[[ Given data, beginning ]]
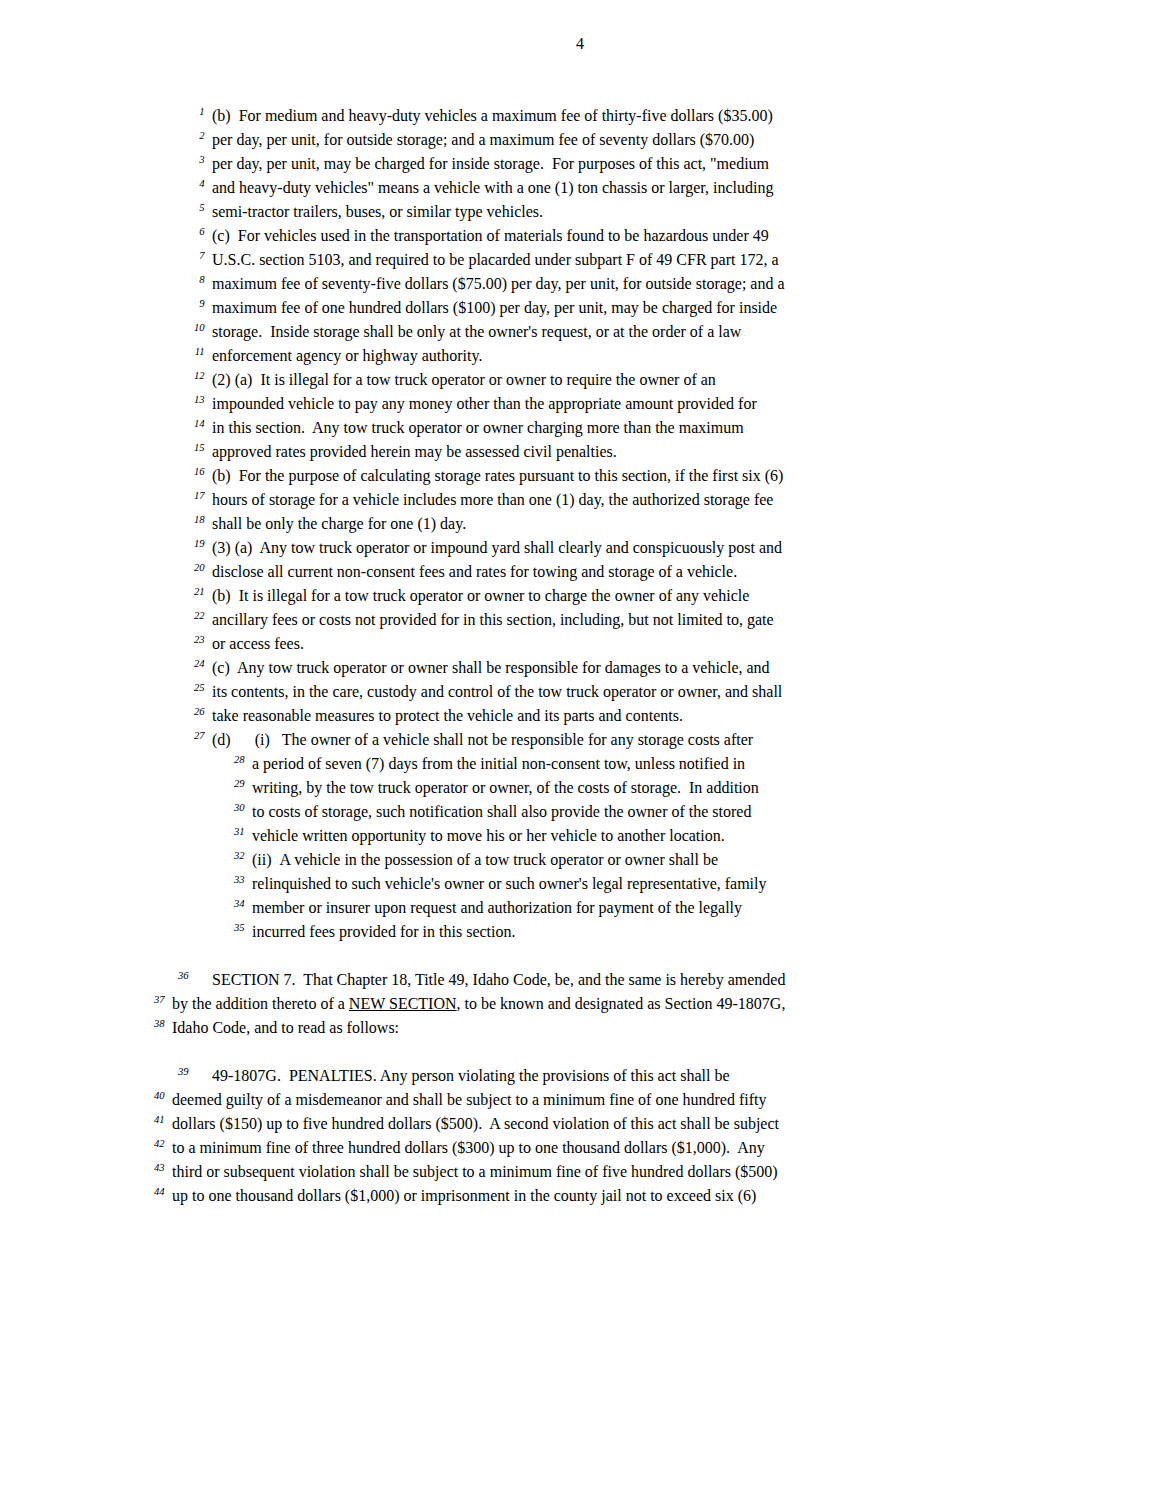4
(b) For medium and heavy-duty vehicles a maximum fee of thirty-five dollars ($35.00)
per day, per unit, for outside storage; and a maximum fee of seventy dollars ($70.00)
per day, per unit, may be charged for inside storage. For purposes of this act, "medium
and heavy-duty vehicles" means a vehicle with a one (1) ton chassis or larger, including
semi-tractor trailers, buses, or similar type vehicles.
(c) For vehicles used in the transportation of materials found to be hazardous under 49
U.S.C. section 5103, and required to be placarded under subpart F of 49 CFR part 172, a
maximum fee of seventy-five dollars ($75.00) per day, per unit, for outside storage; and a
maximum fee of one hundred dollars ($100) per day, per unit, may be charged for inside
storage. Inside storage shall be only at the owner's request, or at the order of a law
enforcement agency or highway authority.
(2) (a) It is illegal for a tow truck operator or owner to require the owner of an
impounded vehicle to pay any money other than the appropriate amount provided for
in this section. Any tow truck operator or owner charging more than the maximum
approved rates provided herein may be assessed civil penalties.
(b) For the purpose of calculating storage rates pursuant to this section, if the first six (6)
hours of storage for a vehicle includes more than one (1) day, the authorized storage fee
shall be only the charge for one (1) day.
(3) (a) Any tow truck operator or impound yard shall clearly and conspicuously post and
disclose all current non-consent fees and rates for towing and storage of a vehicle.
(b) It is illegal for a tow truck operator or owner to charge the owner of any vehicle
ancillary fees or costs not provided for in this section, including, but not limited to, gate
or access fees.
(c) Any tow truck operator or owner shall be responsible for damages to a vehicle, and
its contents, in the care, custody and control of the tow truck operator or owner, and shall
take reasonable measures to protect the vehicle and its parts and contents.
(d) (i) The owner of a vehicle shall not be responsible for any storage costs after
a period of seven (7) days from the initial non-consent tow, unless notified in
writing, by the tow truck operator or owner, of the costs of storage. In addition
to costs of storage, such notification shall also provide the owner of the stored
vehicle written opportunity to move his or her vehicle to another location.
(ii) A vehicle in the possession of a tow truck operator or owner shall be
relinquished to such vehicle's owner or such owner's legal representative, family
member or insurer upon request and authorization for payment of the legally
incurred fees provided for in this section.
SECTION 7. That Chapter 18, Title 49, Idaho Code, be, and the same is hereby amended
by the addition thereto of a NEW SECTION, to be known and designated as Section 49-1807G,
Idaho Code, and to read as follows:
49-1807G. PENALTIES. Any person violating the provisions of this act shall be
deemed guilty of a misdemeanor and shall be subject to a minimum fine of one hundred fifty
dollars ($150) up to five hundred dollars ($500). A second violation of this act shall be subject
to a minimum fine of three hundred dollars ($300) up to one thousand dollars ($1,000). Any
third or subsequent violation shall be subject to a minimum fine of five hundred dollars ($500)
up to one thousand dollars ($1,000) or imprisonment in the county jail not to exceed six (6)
[[ Given data, end ]]
[[ Given data, beginning ]]
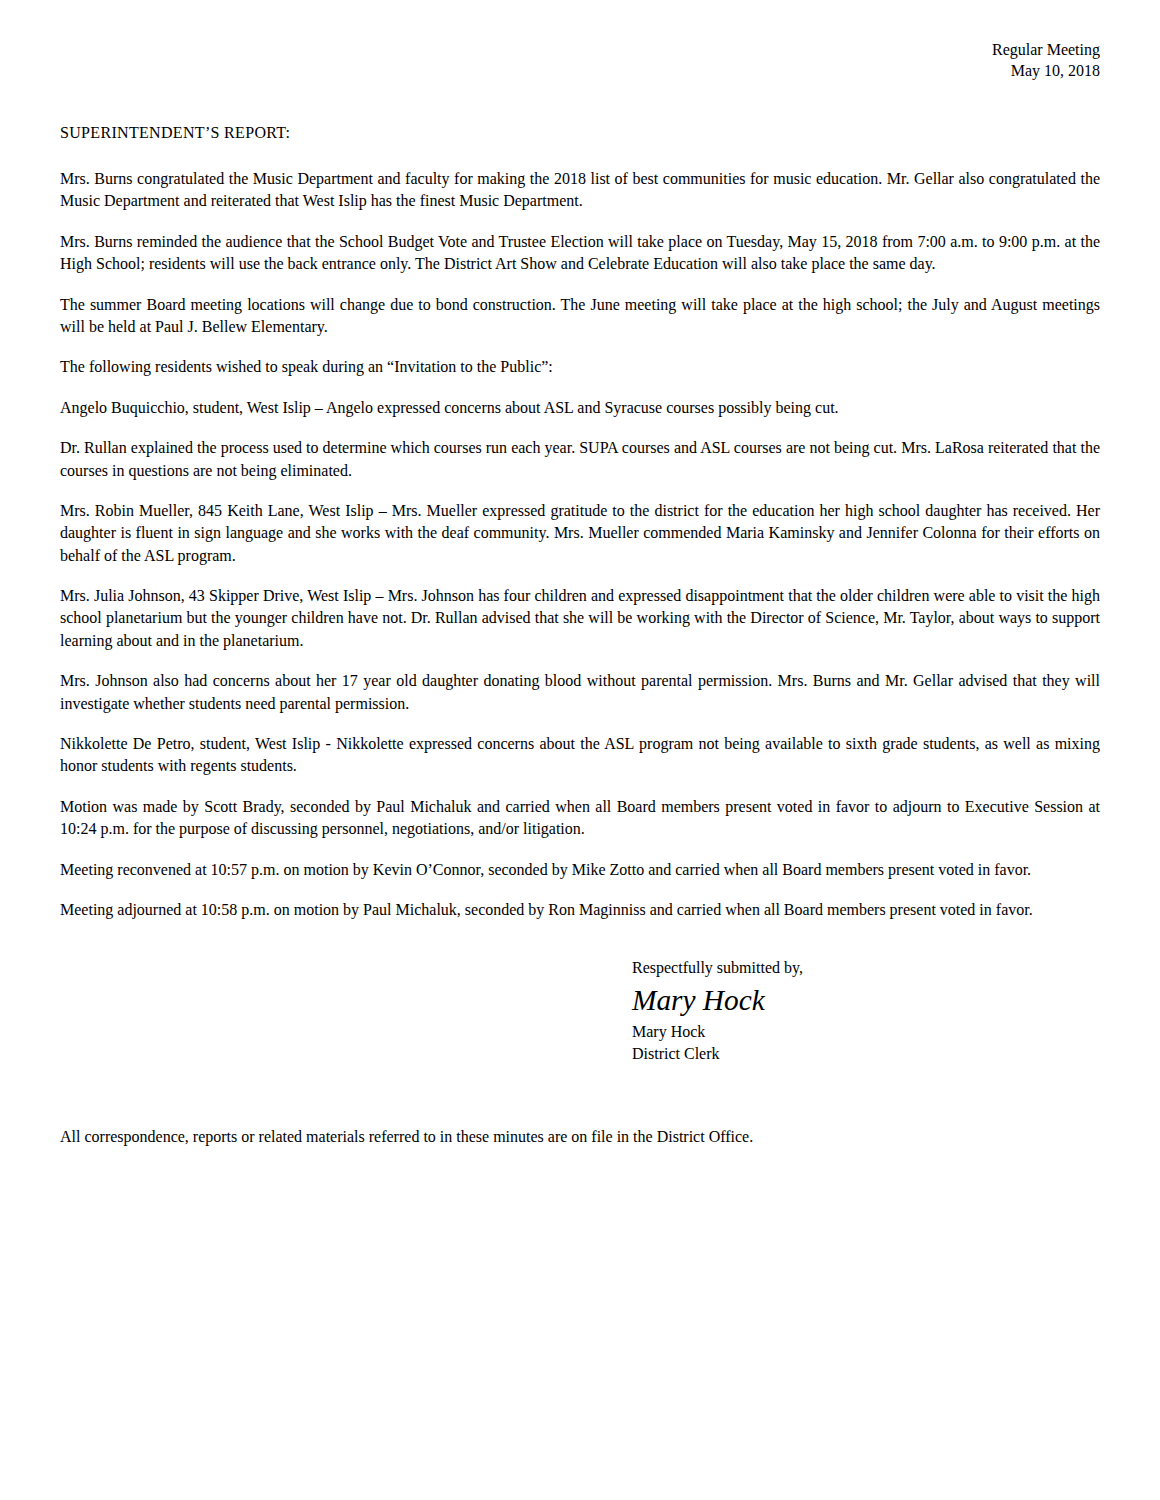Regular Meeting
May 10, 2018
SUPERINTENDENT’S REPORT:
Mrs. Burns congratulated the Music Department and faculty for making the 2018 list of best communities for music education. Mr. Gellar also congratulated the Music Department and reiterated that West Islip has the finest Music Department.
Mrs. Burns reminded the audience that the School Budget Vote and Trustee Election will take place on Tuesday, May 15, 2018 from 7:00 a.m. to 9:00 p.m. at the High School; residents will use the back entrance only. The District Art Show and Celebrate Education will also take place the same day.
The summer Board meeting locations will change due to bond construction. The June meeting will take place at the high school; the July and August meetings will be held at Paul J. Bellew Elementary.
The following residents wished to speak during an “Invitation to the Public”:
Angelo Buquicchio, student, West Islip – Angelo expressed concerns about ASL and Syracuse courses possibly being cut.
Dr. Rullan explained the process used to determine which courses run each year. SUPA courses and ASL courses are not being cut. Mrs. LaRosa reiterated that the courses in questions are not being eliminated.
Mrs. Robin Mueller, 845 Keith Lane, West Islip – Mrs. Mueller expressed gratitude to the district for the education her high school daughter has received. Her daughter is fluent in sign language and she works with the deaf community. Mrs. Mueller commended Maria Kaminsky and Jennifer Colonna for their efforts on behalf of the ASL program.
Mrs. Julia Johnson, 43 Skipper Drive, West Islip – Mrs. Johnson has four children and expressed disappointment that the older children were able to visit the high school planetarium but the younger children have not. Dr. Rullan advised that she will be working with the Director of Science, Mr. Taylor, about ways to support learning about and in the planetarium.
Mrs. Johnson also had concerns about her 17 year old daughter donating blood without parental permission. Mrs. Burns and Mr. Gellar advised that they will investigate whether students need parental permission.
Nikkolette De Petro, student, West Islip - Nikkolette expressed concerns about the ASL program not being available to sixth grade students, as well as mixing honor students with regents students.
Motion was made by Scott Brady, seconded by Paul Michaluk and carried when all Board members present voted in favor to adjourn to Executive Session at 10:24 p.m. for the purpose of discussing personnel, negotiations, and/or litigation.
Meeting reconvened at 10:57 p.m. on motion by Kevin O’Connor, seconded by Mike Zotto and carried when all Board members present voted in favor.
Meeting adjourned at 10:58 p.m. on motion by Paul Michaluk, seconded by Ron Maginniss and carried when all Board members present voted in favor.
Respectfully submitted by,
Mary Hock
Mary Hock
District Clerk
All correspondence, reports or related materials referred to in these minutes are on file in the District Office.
[[ Given data, end ]]
- What is needed:
The lines you need are those containing "Code"; find them in the records and copy them.

- Written response:
SECTION 7. That Chapter 18, Title 49, Idaho Code, be, and the same is hereby amended
Idaho Code, and to read as follows:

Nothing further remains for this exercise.